The distribution of mapped subread concordances and mapped subread coverages are plotted for E. coli MG1655 P4C2 (a), S. cerevisiae 9464 P4C2 (b), and D. melanogaster ISO1 P5C3 (c). The coverage distribution is similar among all chromosomes in S. cerevisiae, whereas the coverage distribution is half in chrX (50X) compared to the autosomes (100X) in D. melanogaster. ChrU and chrUextra are assembled contigs that could not be placed to physical chromosomes, and have very low coverages in general.

▶ **ACTIVITY 1**:
List each sample whose distributions are plotted in the caption, with its panel letter.
▶ **ACTIVITY 2**:
Quote the caption from "The distribution of" up to and including "coverages in general.".
Rely only on the caption above.

[Collected data entries]
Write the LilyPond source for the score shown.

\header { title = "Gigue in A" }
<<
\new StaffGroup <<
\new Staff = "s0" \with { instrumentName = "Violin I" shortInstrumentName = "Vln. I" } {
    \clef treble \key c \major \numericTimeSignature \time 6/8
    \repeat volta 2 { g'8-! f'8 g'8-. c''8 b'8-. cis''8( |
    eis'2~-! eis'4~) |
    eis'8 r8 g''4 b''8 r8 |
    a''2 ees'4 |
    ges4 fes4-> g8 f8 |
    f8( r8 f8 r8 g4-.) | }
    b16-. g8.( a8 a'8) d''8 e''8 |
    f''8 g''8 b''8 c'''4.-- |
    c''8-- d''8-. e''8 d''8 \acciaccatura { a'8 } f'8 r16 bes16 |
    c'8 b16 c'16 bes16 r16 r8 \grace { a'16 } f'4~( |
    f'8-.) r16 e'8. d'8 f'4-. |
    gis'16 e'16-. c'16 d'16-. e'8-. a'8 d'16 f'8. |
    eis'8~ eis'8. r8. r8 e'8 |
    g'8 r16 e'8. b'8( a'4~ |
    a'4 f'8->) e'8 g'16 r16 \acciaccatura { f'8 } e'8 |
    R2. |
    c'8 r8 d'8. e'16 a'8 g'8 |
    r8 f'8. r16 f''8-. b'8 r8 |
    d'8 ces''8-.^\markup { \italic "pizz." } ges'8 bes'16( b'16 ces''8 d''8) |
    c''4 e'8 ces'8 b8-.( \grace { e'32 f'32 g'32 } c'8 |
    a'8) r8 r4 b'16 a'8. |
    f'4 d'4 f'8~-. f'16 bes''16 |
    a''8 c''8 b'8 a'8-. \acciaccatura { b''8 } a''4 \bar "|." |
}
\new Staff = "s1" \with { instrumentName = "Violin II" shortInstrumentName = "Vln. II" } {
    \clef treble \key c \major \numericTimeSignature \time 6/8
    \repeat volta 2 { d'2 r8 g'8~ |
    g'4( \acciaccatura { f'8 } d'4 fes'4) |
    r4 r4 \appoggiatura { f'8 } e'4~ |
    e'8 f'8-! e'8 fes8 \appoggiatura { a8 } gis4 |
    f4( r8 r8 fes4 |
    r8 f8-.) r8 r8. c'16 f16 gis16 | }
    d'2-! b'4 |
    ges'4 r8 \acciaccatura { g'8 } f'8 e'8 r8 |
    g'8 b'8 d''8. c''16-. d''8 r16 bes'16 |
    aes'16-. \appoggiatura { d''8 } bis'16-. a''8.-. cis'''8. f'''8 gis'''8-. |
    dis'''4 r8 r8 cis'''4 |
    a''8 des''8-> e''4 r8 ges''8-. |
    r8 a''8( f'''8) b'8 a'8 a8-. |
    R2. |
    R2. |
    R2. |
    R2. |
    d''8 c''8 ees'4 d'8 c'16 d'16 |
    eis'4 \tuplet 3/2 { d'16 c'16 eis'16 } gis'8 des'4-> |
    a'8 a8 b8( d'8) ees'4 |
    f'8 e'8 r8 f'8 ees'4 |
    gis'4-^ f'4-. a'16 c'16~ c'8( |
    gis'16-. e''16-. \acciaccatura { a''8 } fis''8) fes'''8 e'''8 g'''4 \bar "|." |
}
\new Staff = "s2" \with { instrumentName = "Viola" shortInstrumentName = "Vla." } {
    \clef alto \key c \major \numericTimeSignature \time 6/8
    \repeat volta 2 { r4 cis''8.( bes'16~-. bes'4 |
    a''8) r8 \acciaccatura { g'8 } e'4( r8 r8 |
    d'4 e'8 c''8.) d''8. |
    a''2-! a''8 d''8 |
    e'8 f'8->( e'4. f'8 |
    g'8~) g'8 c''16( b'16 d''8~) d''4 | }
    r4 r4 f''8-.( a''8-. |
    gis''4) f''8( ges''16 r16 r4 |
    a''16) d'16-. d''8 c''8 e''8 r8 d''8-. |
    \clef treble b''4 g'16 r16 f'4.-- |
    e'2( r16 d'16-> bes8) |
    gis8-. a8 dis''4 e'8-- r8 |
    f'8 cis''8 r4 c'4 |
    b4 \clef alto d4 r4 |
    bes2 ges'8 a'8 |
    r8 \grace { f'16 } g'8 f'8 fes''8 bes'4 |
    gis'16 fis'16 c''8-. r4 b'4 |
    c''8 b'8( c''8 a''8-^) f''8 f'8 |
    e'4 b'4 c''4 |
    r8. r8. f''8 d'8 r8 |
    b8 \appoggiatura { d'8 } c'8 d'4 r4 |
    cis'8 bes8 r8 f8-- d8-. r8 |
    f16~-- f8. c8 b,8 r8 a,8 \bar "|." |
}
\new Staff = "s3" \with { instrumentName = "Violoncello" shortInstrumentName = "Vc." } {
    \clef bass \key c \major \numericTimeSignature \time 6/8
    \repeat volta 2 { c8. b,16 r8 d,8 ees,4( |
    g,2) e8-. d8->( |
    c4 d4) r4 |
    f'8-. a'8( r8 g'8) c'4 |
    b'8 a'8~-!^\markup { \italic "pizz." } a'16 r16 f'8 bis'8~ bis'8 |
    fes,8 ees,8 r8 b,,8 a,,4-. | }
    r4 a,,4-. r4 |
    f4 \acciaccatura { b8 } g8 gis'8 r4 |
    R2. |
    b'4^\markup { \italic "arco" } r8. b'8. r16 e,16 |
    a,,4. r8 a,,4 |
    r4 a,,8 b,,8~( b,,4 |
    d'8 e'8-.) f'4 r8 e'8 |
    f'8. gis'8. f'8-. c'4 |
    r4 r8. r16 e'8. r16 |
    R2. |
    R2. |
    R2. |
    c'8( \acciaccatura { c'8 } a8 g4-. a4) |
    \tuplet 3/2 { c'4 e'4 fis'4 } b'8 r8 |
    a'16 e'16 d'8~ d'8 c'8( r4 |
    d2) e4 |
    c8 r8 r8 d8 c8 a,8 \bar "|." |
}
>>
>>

▶ **WRITTEN RESPONSE 1**:
E. coli MG1655 P4C2 (a)
S. cerevisiae 9464 P4C2 (b)
D. melanogaster ISO1 P5C3 (c)

▶ **WRITTEN RESPONSE 2**:
The distribution of mapped subread concordances and mapped subread coverages are plotted for E. coli MG1655 P4C2 (a), S. cerevisiae 9464 P4C2 (b), and D. melanogaster ISO1 P5C3 (c). The coverage distribution is similar among all chromosomes in S. cerevisiae, whereas the coverage distribution is half in chrX (50X) compared to the autosomes (100X) in D. melanogaster. ChrU and chrUextra are assembled contigs that could not be placed to physical chromosomes, and have very low coverages in general.